Кирилл Петрович осекся и закусил губу.
– На «Ленинец»? – негромко переспросил он.
– Так точно, – упрямо кивнул Андрей и невинно улыбнулся.
– Вона как! – разочарованно покачал головой Черногоров. – Всего лишь за три с небольшим месяца службы ты обезвредил опасную банду Скокова, ликвидировал без единого выстрела вредный очаг бунта и после этого… – на «Ленинец»?
– Вы же дали мне право выбирать, – усмехнулся Андрей.
– Да-да, разумеется, – пробормотал Кирилл Петрович. – Не отказываюсь… То-то Трофимов обрадуется!
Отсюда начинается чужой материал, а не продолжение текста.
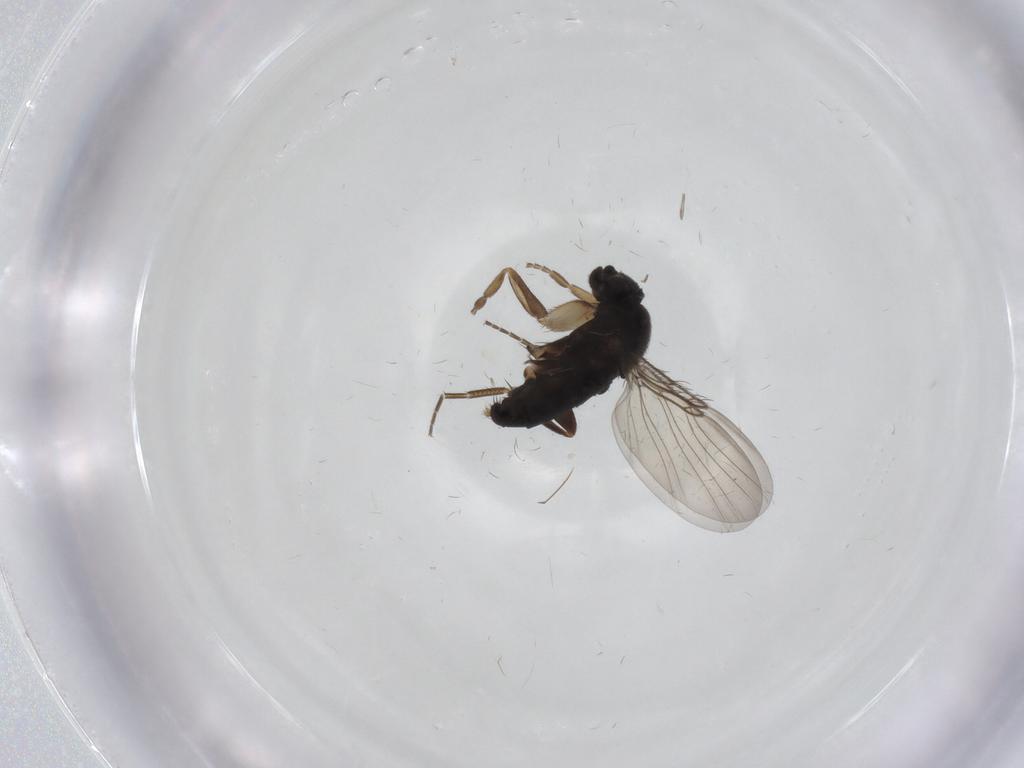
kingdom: Animalia
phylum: Arthropoda
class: Insecta
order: Diptera
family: Phoridae
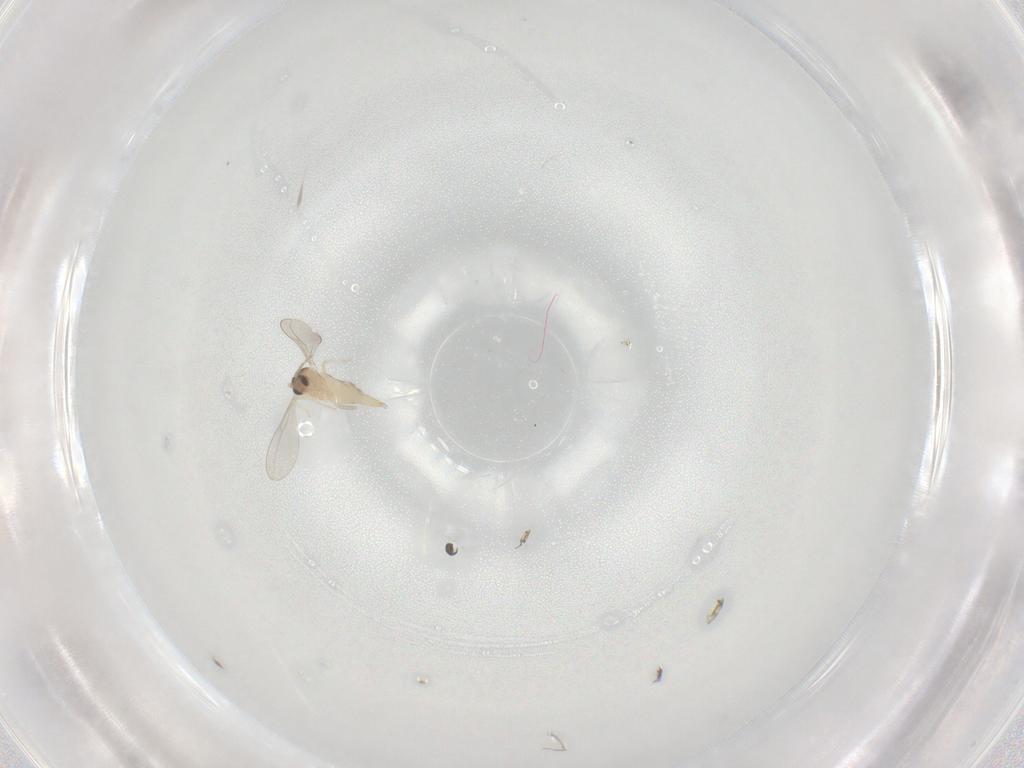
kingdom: Animalia
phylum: Arthropoda
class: Insecta
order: Diptera
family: Cecidomyiidae
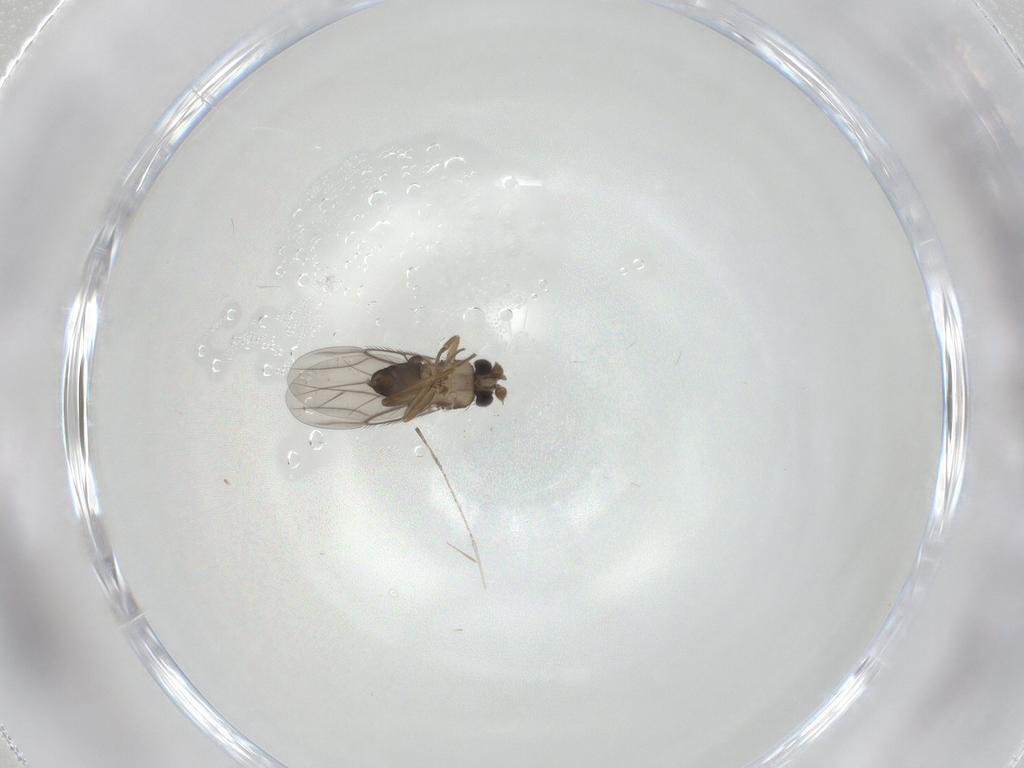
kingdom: Animalia
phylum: Arthropoda
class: Insecta
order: Diptera
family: Cecidomyiidae
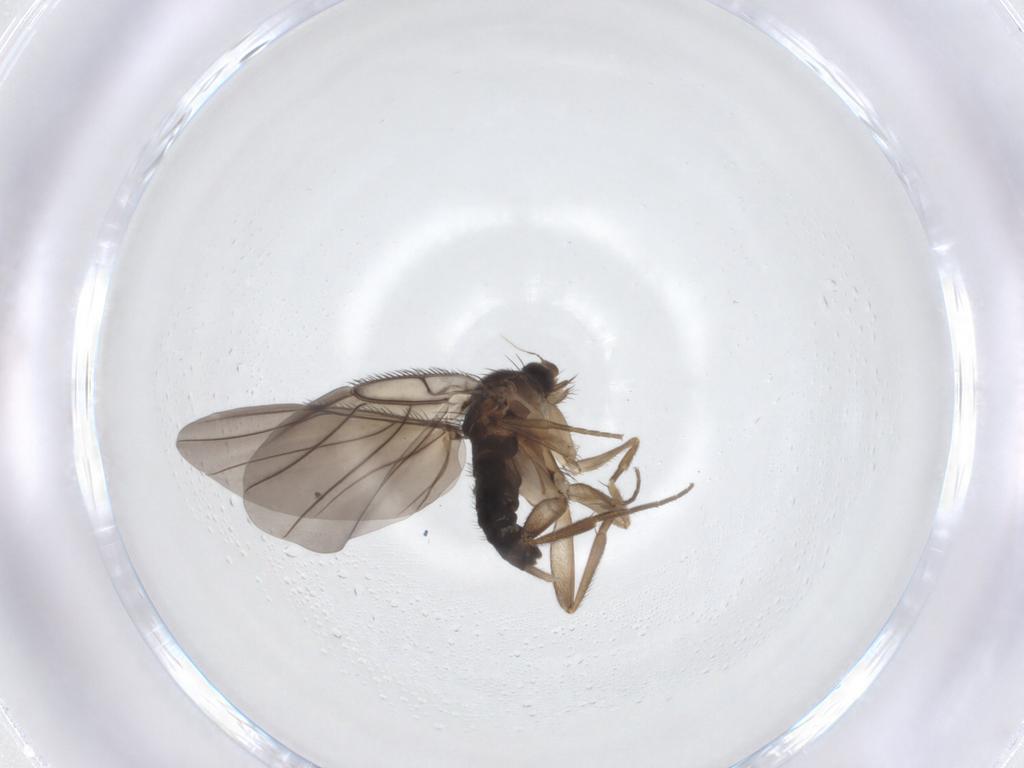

Он поднялся, в глубокой задумчивости прошелся по кабинету и, остановившись перед Рябининым, сказал:
– Решено. Давши слово – держись… Валяй на «Ленинец», – он пристально посмотрел на Андрея. – Только не торопись с переходом. Покуда я еще твой начальник, отправляю тебя в отпуск. На тебе лица нет – совсем вымотался.
– На сколько дней отпуска я могу рассчитывать? – уточнил Андрей.
Черногоров полистал настольный календарь:
– Сегодня пятница… Недельку отдохни, а с двадцатого можешь отправляться на своей любимый завод – как раз понедельник. Погуляй, займись личными делами. Трофимову я сообщу сам.
– Я хотел бы съездить в Ленинград… – негромко сказал Рябинин. – Там у меня родственники.
– Помню, Полина говорила. Воля твоя, поезжай, – пожал плечами Кирилл Петрович.
– Могу я просить еще об одной услуге, – осторожно поинтересовался Андрей.